### Your objective
The word "elbow" marks the lines to keep; find each one in the data and copy it.

### Source material
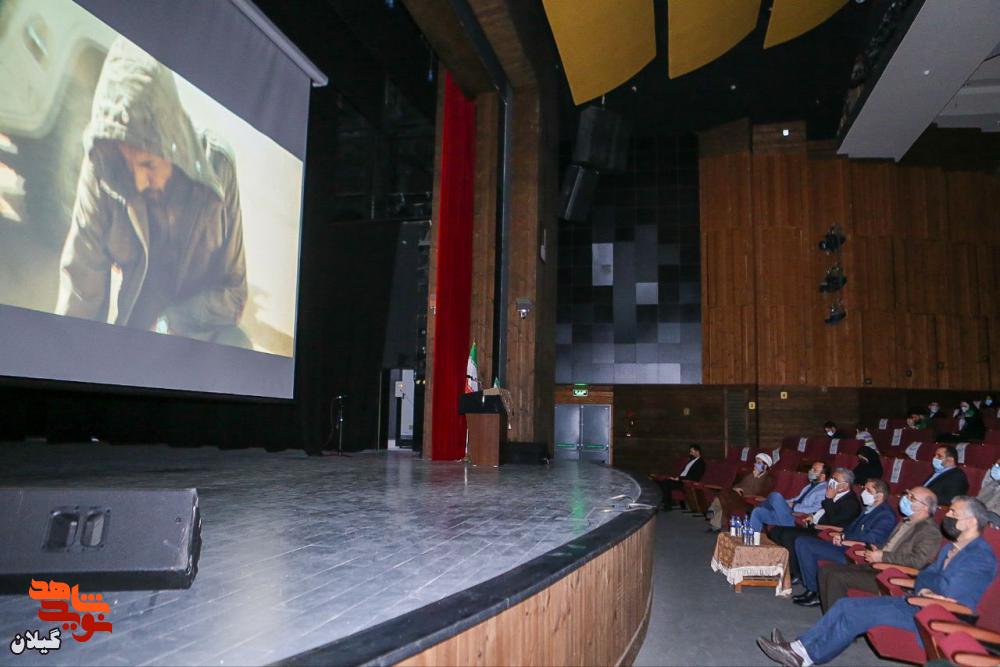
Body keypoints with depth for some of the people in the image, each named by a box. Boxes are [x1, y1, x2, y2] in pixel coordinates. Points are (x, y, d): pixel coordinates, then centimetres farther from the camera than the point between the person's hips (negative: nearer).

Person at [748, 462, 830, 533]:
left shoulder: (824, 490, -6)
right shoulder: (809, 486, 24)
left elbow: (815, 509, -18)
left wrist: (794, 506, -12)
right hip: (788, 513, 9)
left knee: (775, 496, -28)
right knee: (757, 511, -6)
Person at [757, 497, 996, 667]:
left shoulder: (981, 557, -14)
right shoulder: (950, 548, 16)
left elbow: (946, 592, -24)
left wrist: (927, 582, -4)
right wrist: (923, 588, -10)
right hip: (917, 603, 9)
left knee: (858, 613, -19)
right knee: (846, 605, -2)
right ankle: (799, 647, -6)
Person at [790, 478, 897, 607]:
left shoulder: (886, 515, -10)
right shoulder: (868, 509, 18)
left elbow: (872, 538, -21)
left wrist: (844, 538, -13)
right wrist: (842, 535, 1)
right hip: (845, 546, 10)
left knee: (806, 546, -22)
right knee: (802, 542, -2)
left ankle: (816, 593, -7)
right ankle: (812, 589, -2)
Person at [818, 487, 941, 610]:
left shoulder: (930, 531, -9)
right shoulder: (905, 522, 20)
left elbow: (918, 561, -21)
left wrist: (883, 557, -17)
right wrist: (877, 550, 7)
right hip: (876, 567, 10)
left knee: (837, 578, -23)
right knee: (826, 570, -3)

### Solution to this problem
left elbow: (815, 509, -18)
left elbow: (946, 592, -24)
left elbow: (872, 538, -21)
left elbow: (918, 561, -21)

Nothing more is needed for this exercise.